### To do
A. Please list every part of a baseball field that the Beckett article below mentions.
B. Carry the Beckett article below forward from its final sentence, writing the part that comes next.

Josh Beckett showed us that a pitcher doesn’t necessarily have to stand on the mound to put himself in danger of taking a line drive to the head. While shagging balls yesterday in the outfield, Red Sox coaching staff assistant Ino Guerrero attempted to return one of the balls by hitting it back to the infield. Unfortunately, Beckett’s head got in the way.
“At first I was pissed, but I know he didn’t do it on purpose,” Beckett said. “It’s one of the deals. Was it stupid? Yes. It was stupid and I think he realizes that now. There’s no sense making him feel worse than he already does.
“Maybe this will get all the pitchers out of shagging from now on.”
Thankfully for Beckett, he is displaying only minor concussion symptoms and should be able to return to playing form in a few weeks, if not sooner.
Now although the risk of catching a liner to the head in the outfield is small, the same can’t be said for pitchers standing 60 feet, six inches away from home plate.

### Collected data

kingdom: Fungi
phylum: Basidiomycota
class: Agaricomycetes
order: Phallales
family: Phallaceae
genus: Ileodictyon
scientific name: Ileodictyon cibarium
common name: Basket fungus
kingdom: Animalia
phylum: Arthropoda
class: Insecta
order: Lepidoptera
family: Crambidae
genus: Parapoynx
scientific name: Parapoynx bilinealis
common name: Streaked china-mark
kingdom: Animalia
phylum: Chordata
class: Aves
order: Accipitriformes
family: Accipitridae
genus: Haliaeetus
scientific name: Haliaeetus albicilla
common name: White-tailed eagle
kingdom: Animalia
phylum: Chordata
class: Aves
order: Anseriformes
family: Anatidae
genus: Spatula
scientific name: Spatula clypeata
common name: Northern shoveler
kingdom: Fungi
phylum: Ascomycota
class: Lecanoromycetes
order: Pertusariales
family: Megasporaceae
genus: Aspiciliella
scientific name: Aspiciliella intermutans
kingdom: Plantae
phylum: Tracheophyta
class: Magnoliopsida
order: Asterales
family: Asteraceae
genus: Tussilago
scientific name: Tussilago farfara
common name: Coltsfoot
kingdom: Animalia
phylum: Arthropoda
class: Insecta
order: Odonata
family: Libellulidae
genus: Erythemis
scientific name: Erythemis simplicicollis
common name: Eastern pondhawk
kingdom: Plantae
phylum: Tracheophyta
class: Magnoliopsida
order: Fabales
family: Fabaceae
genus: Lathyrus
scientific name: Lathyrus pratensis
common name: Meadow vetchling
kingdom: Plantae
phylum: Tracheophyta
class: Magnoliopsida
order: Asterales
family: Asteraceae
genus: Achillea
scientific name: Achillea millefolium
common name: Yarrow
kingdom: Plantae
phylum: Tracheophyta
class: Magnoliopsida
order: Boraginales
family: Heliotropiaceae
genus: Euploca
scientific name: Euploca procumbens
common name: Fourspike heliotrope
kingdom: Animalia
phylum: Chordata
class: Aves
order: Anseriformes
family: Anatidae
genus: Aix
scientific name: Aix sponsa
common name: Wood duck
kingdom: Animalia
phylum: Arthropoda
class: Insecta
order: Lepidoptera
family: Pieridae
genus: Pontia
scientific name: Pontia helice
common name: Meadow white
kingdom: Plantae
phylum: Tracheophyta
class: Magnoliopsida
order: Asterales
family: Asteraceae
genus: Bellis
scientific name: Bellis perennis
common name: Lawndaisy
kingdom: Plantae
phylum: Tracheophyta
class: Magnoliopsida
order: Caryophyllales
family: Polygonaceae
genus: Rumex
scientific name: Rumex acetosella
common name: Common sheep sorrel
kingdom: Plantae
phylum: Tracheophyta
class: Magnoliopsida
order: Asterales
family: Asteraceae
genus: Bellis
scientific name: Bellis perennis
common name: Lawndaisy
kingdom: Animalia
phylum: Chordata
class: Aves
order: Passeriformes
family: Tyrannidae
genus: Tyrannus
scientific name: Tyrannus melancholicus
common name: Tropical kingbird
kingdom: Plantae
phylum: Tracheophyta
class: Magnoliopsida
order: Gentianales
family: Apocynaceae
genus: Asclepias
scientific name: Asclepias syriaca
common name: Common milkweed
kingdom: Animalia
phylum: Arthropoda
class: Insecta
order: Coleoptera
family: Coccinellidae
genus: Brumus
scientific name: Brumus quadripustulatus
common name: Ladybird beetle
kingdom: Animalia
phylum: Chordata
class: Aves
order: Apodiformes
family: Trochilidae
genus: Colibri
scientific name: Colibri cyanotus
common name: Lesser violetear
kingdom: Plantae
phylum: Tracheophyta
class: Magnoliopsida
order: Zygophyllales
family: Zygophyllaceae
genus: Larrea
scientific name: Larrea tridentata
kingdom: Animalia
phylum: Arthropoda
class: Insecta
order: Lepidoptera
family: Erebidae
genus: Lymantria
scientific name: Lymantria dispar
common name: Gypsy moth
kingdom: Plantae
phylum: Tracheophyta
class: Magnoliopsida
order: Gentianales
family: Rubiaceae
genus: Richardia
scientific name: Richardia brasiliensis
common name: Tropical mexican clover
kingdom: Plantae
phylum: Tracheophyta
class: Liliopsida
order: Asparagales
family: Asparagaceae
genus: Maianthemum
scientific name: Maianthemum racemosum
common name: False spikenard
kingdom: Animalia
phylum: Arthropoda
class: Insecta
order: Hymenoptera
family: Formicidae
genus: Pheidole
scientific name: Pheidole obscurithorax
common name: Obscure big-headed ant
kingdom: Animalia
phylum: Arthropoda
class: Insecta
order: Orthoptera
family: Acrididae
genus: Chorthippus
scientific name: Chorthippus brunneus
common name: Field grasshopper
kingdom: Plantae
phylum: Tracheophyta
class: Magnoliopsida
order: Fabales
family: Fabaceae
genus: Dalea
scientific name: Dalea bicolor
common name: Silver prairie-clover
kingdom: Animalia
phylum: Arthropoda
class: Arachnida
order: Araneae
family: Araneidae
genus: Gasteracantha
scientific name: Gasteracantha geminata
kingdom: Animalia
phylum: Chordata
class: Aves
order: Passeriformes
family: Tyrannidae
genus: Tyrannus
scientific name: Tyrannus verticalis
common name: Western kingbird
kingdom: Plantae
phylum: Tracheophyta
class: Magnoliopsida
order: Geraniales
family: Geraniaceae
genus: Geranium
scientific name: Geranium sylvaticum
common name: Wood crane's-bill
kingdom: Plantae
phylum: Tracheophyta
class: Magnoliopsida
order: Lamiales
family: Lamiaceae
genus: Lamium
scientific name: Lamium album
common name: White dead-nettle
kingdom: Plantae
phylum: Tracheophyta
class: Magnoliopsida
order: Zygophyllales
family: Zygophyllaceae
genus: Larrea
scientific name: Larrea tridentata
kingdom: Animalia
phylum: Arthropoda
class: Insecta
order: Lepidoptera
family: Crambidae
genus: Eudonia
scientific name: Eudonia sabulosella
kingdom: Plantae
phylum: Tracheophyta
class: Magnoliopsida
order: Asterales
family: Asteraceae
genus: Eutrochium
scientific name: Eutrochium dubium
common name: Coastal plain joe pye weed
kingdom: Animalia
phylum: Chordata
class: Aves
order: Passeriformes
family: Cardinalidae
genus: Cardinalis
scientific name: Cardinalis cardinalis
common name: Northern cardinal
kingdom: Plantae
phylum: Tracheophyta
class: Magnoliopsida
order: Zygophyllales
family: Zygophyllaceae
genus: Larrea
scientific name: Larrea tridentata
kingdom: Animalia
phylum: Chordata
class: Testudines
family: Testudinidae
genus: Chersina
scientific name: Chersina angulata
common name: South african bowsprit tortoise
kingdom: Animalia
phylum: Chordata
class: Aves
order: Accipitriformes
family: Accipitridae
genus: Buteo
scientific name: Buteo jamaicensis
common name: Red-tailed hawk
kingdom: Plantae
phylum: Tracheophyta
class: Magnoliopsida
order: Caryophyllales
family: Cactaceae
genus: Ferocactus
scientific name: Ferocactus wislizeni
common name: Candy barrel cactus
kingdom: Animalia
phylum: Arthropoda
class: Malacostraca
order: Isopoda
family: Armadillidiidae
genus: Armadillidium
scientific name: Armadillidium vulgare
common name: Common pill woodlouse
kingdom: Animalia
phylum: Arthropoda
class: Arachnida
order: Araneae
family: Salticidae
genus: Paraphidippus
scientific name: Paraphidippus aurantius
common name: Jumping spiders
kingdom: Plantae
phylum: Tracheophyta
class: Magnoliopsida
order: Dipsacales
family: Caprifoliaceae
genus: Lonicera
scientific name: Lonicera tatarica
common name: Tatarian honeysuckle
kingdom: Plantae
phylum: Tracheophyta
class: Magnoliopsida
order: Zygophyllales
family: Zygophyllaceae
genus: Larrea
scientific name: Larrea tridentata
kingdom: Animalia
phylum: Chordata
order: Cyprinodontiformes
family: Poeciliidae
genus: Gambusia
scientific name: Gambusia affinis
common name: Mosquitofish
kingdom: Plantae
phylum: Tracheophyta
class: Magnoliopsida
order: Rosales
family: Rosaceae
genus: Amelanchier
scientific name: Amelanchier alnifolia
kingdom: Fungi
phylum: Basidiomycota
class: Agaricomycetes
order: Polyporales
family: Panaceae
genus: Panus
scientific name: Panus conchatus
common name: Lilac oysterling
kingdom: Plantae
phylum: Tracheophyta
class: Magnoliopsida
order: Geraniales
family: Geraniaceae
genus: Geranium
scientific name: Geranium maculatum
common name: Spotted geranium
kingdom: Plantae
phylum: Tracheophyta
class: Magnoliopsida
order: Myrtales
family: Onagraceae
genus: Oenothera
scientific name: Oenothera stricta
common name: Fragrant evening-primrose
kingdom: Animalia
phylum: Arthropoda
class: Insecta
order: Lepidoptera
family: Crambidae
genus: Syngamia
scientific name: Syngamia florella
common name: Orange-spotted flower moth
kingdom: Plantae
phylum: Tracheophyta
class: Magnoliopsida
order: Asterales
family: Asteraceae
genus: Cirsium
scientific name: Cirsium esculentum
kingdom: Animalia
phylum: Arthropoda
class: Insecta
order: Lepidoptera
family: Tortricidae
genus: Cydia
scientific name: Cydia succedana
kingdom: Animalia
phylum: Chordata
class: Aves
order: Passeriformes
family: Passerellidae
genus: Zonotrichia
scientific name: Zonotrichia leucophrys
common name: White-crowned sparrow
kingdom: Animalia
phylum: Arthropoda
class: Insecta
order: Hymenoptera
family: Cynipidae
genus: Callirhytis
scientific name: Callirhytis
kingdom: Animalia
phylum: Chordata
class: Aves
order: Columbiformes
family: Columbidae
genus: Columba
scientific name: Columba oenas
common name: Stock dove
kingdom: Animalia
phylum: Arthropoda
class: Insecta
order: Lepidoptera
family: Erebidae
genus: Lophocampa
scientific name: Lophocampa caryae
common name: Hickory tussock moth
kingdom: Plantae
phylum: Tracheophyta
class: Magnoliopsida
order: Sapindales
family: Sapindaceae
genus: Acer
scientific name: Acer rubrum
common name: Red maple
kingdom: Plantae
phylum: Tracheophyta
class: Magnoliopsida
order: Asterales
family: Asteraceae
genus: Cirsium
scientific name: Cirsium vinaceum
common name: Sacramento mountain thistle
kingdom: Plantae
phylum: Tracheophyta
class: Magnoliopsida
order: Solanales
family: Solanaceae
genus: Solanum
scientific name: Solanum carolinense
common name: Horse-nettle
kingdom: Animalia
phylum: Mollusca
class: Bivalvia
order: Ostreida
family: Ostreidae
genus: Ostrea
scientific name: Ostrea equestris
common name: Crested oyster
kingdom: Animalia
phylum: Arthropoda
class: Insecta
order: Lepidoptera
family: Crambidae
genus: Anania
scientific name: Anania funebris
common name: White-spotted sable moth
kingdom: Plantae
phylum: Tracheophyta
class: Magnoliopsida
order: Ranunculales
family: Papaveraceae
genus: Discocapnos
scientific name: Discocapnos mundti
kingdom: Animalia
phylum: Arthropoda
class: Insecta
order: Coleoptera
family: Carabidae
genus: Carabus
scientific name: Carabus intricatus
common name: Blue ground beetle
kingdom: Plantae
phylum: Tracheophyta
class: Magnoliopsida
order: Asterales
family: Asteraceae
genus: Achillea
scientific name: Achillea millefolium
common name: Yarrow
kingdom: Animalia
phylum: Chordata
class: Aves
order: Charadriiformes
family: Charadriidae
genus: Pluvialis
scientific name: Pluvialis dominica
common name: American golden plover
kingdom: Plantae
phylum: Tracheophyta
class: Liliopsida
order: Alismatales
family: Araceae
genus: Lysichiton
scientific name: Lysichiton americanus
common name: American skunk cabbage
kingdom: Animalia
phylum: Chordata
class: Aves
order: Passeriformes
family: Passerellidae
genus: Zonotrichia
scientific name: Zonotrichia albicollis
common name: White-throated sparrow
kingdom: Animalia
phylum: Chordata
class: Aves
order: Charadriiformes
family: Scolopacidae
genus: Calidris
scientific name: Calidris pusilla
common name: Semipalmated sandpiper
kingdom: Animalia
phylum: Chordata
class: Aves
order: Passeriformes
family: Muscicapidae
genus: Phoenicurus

### Replies
A.
- mound
- outfield
- infield
- home plate

B.
One of the most recent incidents took place on August 15, 2009. Los Angeles Dodgers pitcher Hiroki Kuroda was struck in the head by a line drive. It was a horrifying scene. The impact of the ball on his skull was clearly heard on the TV broadcast, and Kuroda remained motionless on the field for nearly ten minutes before being carted off the field. The injury landed the right-handed pitcher on the DL, but miraculously only kept him out for a little over two weeks.
Other players haven’t been so lucky. On May 21, 2008, then-Padres pitcher Chris Young took an Albert Pujols line drive to the head and missed over two months before returning. Another former Japanese Dodgers pitcher, Kaz Ishii, suffered a fractured skull in 2002. And in May of last year, 12-year-old Brady Frazier, pitching against a high school team, died after a line drive struck him in the head.
On the mound, pitchers are virtually helpless to avoid such drives. Off the bat, line drives can reach velocities close to the actual pitch speed. So, let’s say a pitcher hurls a 95 mph fastball. The ensuing line drive may reach the pitcher just as quickly. The problem here is the batter is expecting it. In contrast, pitchers will still be in their motion as the ball is flying towards them.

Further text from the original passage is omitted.